I went to see Cohen three times, the last time on September 20th 2013 in Amsterdam. When he said goodbye, he made it very clear that it was final. I didn’t want to believe it. You know a final goodbye when you see it, but sometimes the sheer flame of personality seems too bright to extinguish. It wasn’t just the music that I loved but the man, the poet and the humanity in him. It felt better sharing the earth with his breath mixing in the atmosphere.

Sour Times

Sour times, unsettling times. Politically, I don’t think I’ve ever felt so entwined with what’s happening – this huge potential for what could happen, what’s bubbling on the stove. It’s real too, there’s no place for drama in the seriousness of the world we leave as inheritance. The best writers should look outwards as well as in. I struggle to find words that do justice, not to how I feel, but to the gravity of the situation on a world scale. It’s creeping in to my writing though, and so it should.

This week has been a juggle between work and a child with norovirus. I had a good day in Keswick yesterday with my sister who’d driven up from Leamington Spa. We walked around the shops at dusk, drank tea, talked about people we knew and drove back to fireworks in the yard. The house had been transformed in  my absence by a very creative ‘elm’ shower feature. I’m very lucky to have a joiner and an artist ‘in house’.

I haven’t written as much as I’d like. I have submitted a few things (again with one eye closed). I know I can write but I do need more time – reams of it, acres of it.
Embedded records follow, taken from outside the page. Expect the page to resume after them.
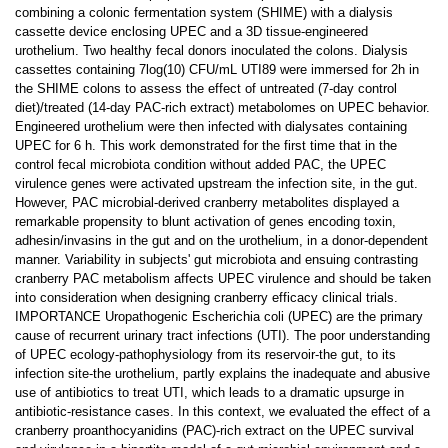
combining a colonic fermentation system (SHIME) with a dialysis
cassette device enclosing UPEC and a 3D tissue-engineered
urothelium. Two healthy fecal donors inoculated the colons. Dialysis
cassettes containing 7log(10) CFU/mL UTI89 were immersed for 2h in
the SHIME colons to assess the effect of untreated (7-day control
diet)/treated (14-day PAC-rich extract) metabolomes on UPEC behavior.
Engineered urothelium were then infected with dialysates containing
UPEC for 6 h. This work demonstrated for the first time that in the
control fecal microbiota condition without added PAC, the UPEC
virulence genes were activated upstream the infection site, in the gut.
However, PAC microbial-derived cranberry metabolites displayed a
remarkable propensity to blunt activation of genes encoding toxin,
adhesin/invasins in the gut and on the urothelium, in a donor-dependent
manner. Variability in subjects' gut microbiota and ensuing contrasting
cranberry PAC metabolism affects UPEC virulence and should be taken
into consideration when designing cranberry efficacy clinical trials.
IMPORTANCE Uropathogenic Escherichia coli (UPEC) are the primary
cause of recurrent urinary tract infections (UTI). The poor understanding
of UPEC ecology-pathophysiology from its reservoir-the gut, to its
infection site-the urothelium, partly explains the inadequate and abusive
use of antibiotics to treat UTI, which leads to a dramatic upsurge in
antibiotic-resistance cases. In this context, we evaluated the effect of a
cranberry proanthocyanidins (PAC)-rich extract on the UPEC survival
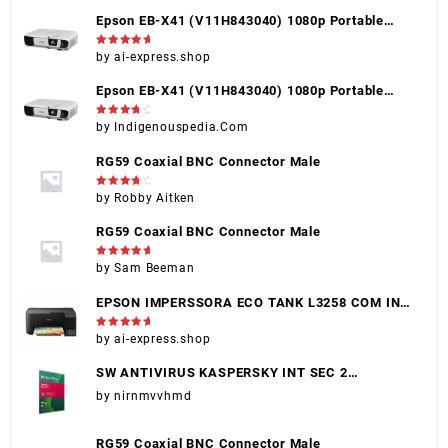
Epson EB-X41 (V11H843040) 1080p Portable
Projector, Black, HDMI, VGA, USB, Touch Control
Rated
5
by ai-express.shop
out of 5
Epson EB-X41 (V11H843040) 1080p Portable
Projector, Black, HDMI, VGA, USB, Touch Control
Rated
4
by Indigenouspedia.Com
out of 5
RG59 Coaxial BNC Connector Male
Rated
4
by Robby Aitken
out of 5
RG59 Coaxial BNC Connector Male
Rated
5
by Sam Beeman
out of 5
EPSON IMPERSSORA ECO TANK L3258 COM INK
(EPSON 004)
Rated
5
by ai-express.shop
out of 5
SW ANTIVIRUS KASPERSKY INT SEC 2
DISPOSITIVOS
by nirnmvvhmd
RG59 Coaxial BNC Connector Male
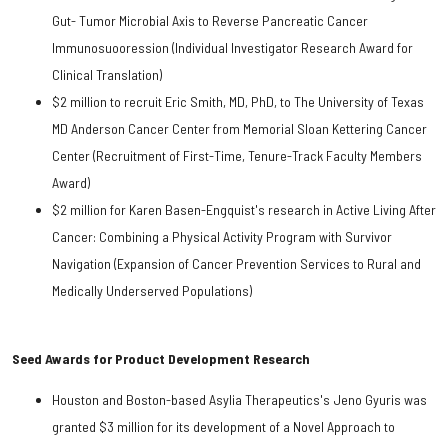
Gut- Tumor Microbial Axis to Reverse Pancreatic Cancer
Immunosuooression (Individual Investigator Research Award for
Clinical Translation)
$2 million to recruit Eric Smith, MD, PhD, to The University of Texas
MD Anderson Cancer Center from Memorial Sloan Kettering Cancer
Center (Recruitment of First-Time, Tenure-Track Faculty Members
Award)
$2 million for Karen Basen-Engquist's research in Active Living After
Cancer: Combining a Physical Activity Program with Survivor
Navigation (Expansion of Cancer Prevention Services to Rural and
Medically Underserved Populations)
Seed Awards for Product Development Research
Houston and Boston-based Asylia Therapeutics's Jeno Gyuris was
granted $3 million for its development of a Novel Approach to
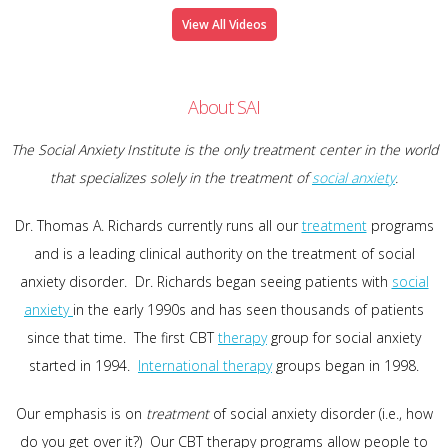
View All Videos
About SAI
The Social Anxiety Institute is the only treatment center in the world
that specializes solely in the treatment of
social anxiety
.
Dr. Thomas A. Richards currently runs all our
treatment
programs
and is a leading clinical authority on the treatment of social
anxiety disorder. Dr. Richards began seeing patients with
social
anxiety
in the early 1990s and has seen thousands of patients
since that time. The first CBT
therapy
group for social anxiety
started in 1994.
International therapy
groups began in 1998.
Our emphasis is on
treatment
of social anxiety disorder (i.e., how
do you get over it?) Our CBT therapy programs allow people to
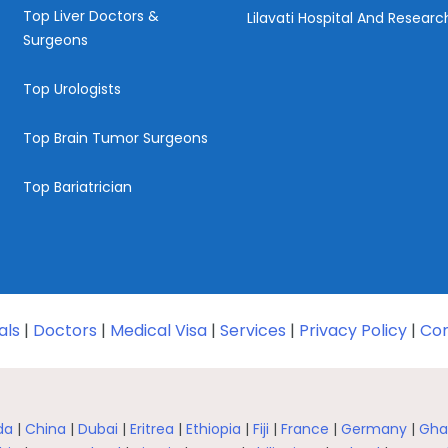
Top Liver Doctors &
Lilavati Hospital And Resear
Surgeons
Top Urologists
Top Brain Tumor Surgeons
Top Bariatrician
als
|
Doctors
|
Medical Visa
|
Services
|
Privacy Policy
|
Con
da
|
China
|
Dubai
|
Eritrea
|
Ethiopia
|
Fiji
|
France
|
Germany
|
Gha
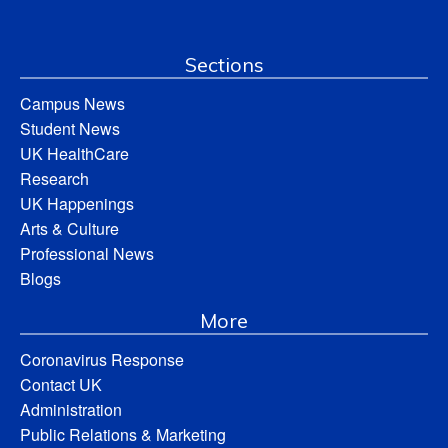
Sections
Campus News
Student News
UK HealthCare
Research
UK Happenings
Arts & Culture
Professional News
Blogs
More
Coronavirus Response
Contact UK
Administration
Public Relations & Marketing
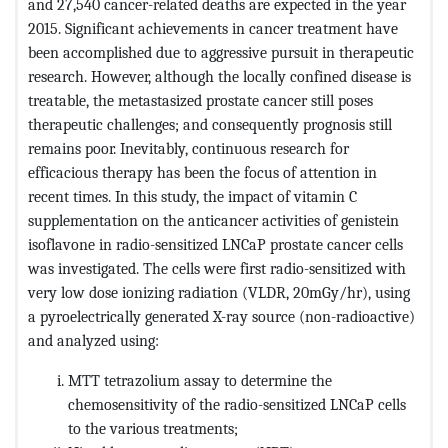
and 27,540 cancer-related deaths are expected in the year
2015. Significant achievements in cancer treatment have
been accomplished due to aggressive pursuit in therapeutic
research. However, although the locally confined disease is
treatable, the metastasized prostate cancer still poses
therapeutic challenges; and consequently prognosis still
remains poor. Inevitably, continuous research for
efficacious therapy has been the focus of attention in
recent times. In this study, the impact of vitamin C
supplementation on the anticancer activities of genistein
isoflavone in radio-sensitized LNCaP prostate cancer cells
was investigated. The cells were first radio-sensitized with
very low dose ionizing radiation (VLDR, 20mGy/hr), using
a pyroelectrically generated X-ray source (non-radioactive)
and analyzed using:
MTT tetrazolium assay to determine the
chemosensitivity of the radio-sensitized LNCaP cells
to the various treatments;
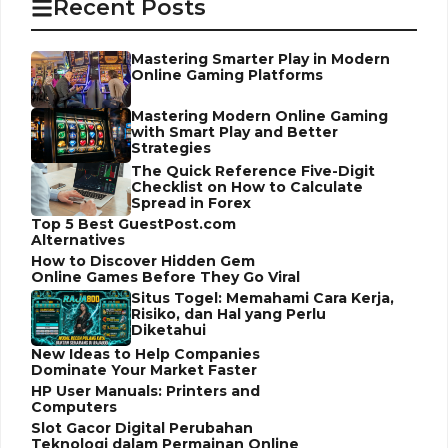
Recent Posts
Mastering Smarter Play in Modern
Online Gaming Platforms
Mastering Modern Online Gaming
with Smart Play and Better
Strategies
The Quick Reference Five-Digit
Checklist on How to Calculate
Spread in Forex
Top 5 Best GuestPost.com
Alternatives
How to Discover Hidden Gem
Online Games Before They Go Viral
Situs Togel: Memahami Cara Kerja,
Risiko, dan Hal yang Perlu
Diketahui
New Ideas to Help Companies
Dominate Your Market Faster
HP User Manuals: Printers and
Computers
Slot Gacor Digital Perubahan
Teknologi dalam Permainan Online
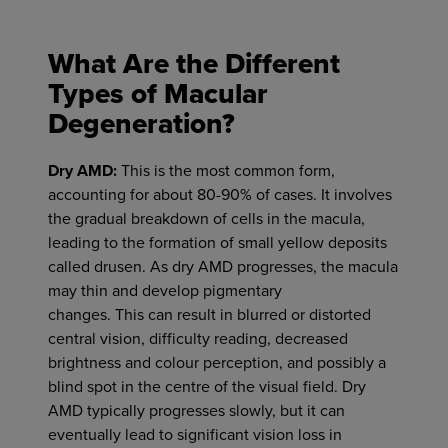
What Are the Different
Types of Macular
Degeneration?
Dry AMD:
This is the most common form,
accounting for about 80-90% of cases. It involves
the gradual breakdown of cells in the macula,
leading to the formation of small yellow deposits
called drusen. As dry AMD progresses, the macula
may thin and develop pigmentary
changes.
This
can result in blurred or distorted
central vision, difficulty reading, decreased
brightness and
colour
perception, and possibly a
blind spot in the
centre
of the visual field.
Dry
AMD typically progresses slowly, but it can
eventually lead to significant vision loss in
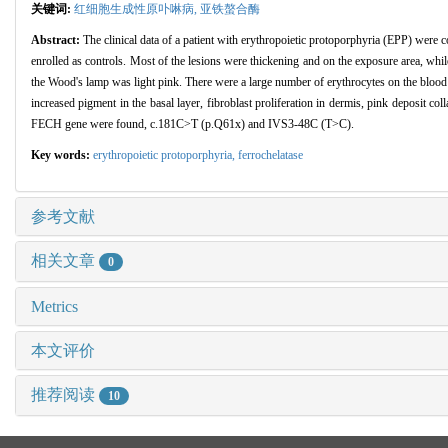
关键词:
红细胞生成性原卟啉病,
亚铁螯合酶
Abstract:
The clinical data of a patient with erythropoietic protoporphyria (EPP) wer
enrolled as controls. Most of the lesions were thickening and on the exposure area, whil
the Wood's lamp was light pink. There were a large number of erythrocytes on the bloo
increased pigment in the basal layer, fibroblast proliferation in dermis, pink deposit c
FECH gene were found, c.181C>T (p.Q61x) and IVS3-48C (T>C).
Key words:
erythropoietic protoporphyria,
ferrochelatase
参考文献
相关文章
0
Metrics
本文评价
推荐阅读
10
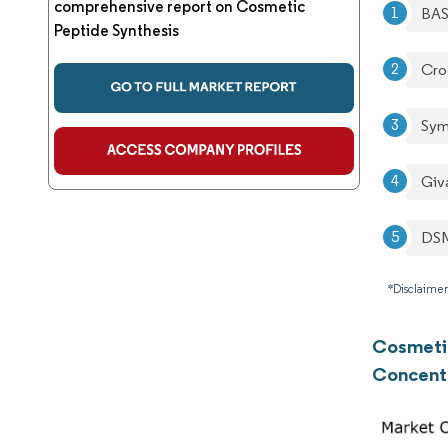
comprehensive report on Cosmetic
BA
Peptide Synthesis
Cro
Sym
Giv
DSM
*Disclaimer
Cosmetic
Concent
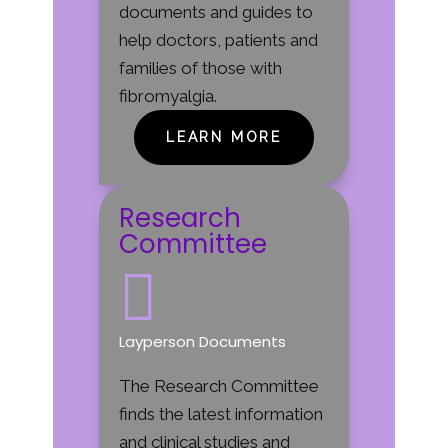
documents and guides to
help doctors, patients and
families of those with
fibromyalgia.
LEARN MORE
Research
Committee

Layperson Documents
The Research Committee
finds the latest information
and clinical studies and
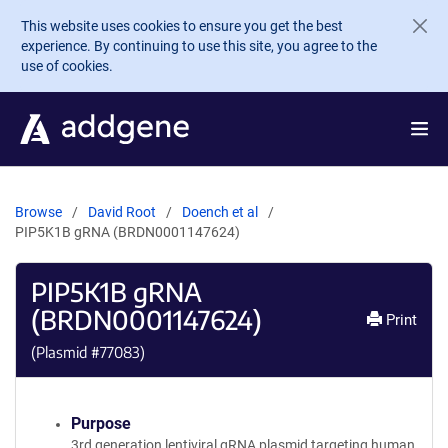
Skip to main content
This website uses cookies to ensure you get the best
experience. By continuing to use this site, you agree to the
use of cookies.
Browse
David Root
Doench et al
PIP5K1B gRNA (BRDN0001147624)
PIP5K1B gRNA
(BRDN0001147624)
Print
(Plasmid #
77083
)
Purpose
3rd generation lentiviral gRNA plasmid targeting human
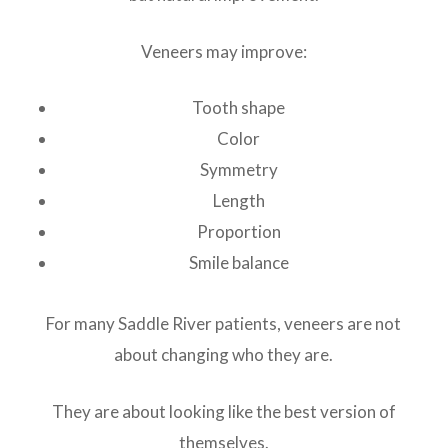
Veneers may improve:
Tooth shape
Color
Symmetry
Length
Proportion
Smile balance
For many Saddle River patients, veneers are not
about changing who they are.
They are about looking like the best version of
themselves.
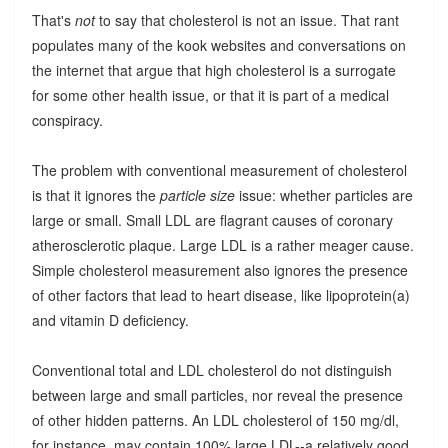
That's
not
to say that cholesterol is not an issue. That rant
populates many of the kook websites and conversations on
the internet that argue that high cholesterol is a surrogate
for some other health issue, or that it is part of a medical
conspiracy.
The problem with conventional measurement of cholesterol
is that it ignores the
particle size
issue: whether particles are
large or small. Small LDL are flagrant causes of coronary
atherosclerotic plaque. Large LDL is a rather meager cause.
Simple cholesterol measurement also ignores the presence
of other factors that lead to heart disease, like lipoprotein(a)
and vitamin D deficiency.
Conventional total and LDL cholesterol do not distinguish
between large and small particles, nor reveal the presence
of other hidden patterns. An LDL cholesterol of 150 mg/dl,
for instance, may contain 100% large LDL--a relatively good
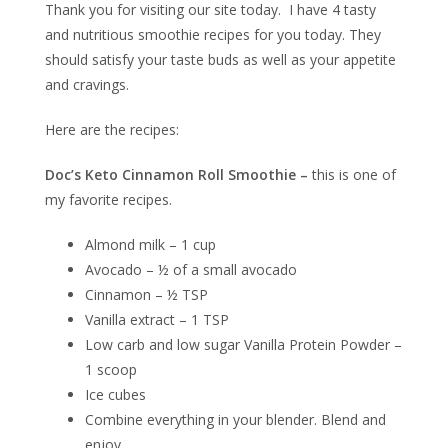
Thank you for visiting our site today. I have 4 tasty
and nutritious smoothie recipes for you today. They
should satisfy your taste buds as well as your appetite
and cravings.
Here are the recipes:
Doc’s Keto Cinnamon Roll Smoothie –
this is one of
my favorite recipes.
Almond milk – 1 cup
Avocado – ½ of a small avocado
Cinnamon – ½ TSP
Vanilla extract – 1 TSP
Low carb and low sugar Vanilla Protein Powder –
1 scoop
Ice cubes
Combine everything in your blender. Blend and
enjoy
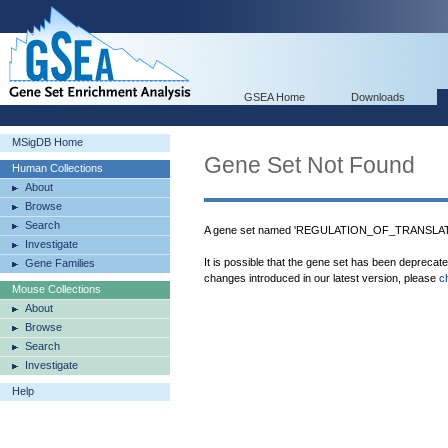
GSEA Home
Downloads
MSigDB Home
Gene Set Not Found
Human Collections
About
Browse
Search
A gene set named 'REGULATION_OF_TRANSLATIO
Investigate
It is possible that the gene set has been deprecat
Gene Families
changes introduced in our latest version, please
c
Mouse Collections
About
Browse
Search
Investigate
Help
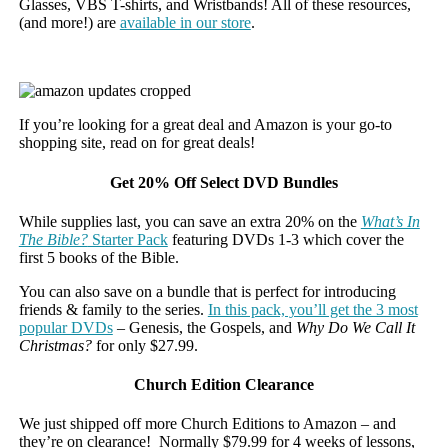
Glasses, VBS T-shirts, and Wristbands! All of these resources,
(and more!) are
available in our store
.
If you’re looking for a great deal and Amazon is your go-to
shopping site, read on for great deals!
Get 20% Off Select DVD Bundles
While supplies last, you can save an extra 20% on the
What’s In
The Bible?
Starter Pack
featuring DVDs 1-3 which cover the
first 5 books of the Bible.
You can also save on a bundle that is perfect for introducing
friends & family to the series.
In this pack, you’ll get the 3 most
popular DVDs
– Genesis, the Gospels, and
Why Do We Call It
Christmas?
for only $27.99.
Church Edition Clearance
We just shipped off more Church Editions to Amazon – and
they’re on clearance! Normally $79.99 for 4 weeks of lessons,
Maybe hours would suffice. I think of my dad’s two wonderful novels, unpublished despite the best efforts of me and my sister and the best living literary critic. There are no more novels coming along so commercial value is limited. Publisher’s responses – full of praise but rejecting publication for financial reasons. I have them all in a file, letters flattering and  futile. A cul-de-sac. I believe in those books more than I believe the sun will rise tomorrow (around 7am), though I’m sure it will drag itself onto the winter horizon.

Winter’s definitely in the air here. Tights and cardigans. Soon, hats and gloves. I bought a thick silver scarf on the way to a social services conference this week. “If winter comes, can spring be far behind?” We’ll see on Tuesday.